§ **Task goal**
Copy each of the items below word for word, leaving out the pictures.

§ **Extracted records**
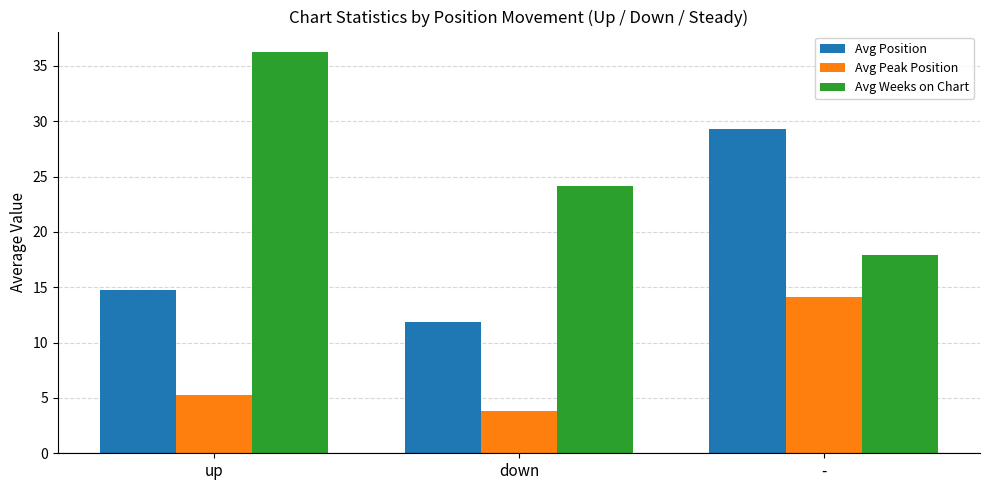

What is the label of the 2nd bar from the left?

down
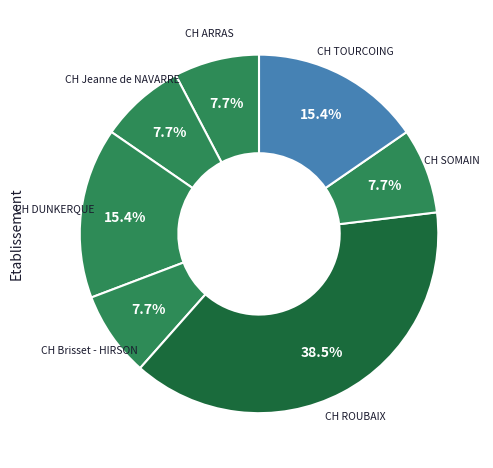

To the nearest percent, what is the combined percentage of CH ROUBAIX and CH SOMAIN?

46%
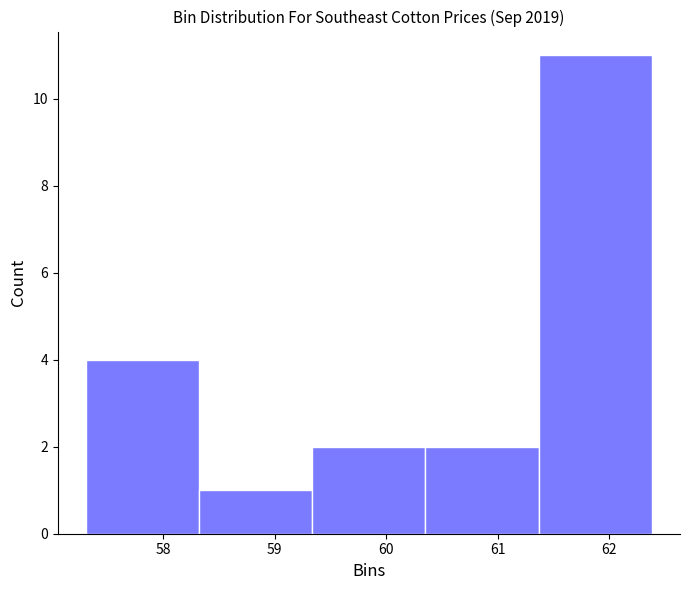

How tall is the bar that spans 61.4 to 62.4 on the x-axis? Neither the bar edges nor the heights are printed on the chart, so give them approximately, as read against the axes.

11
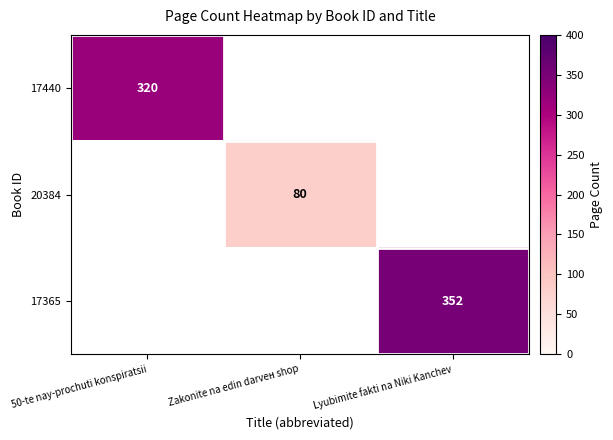

The 17365 series shows 154 at Lyubimite fakti na Niki Kanchev. True or false?

False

§ **Exercise response**
What is the label of the 2nd bar from the left?

down

To the nearest percent, what is the combined percentage of CH ROUBAIX and CH SOMAIN?

46%

How tall is the bar that spans 61.4 to 62.4 on the x-axis? Neither the bar edges nor the heights are printed on the chart, so give them approximately, as read against the axes.

11

The 17365 series shows 154 at Lyubimite fakti na Niki Kanchev. True or false?

False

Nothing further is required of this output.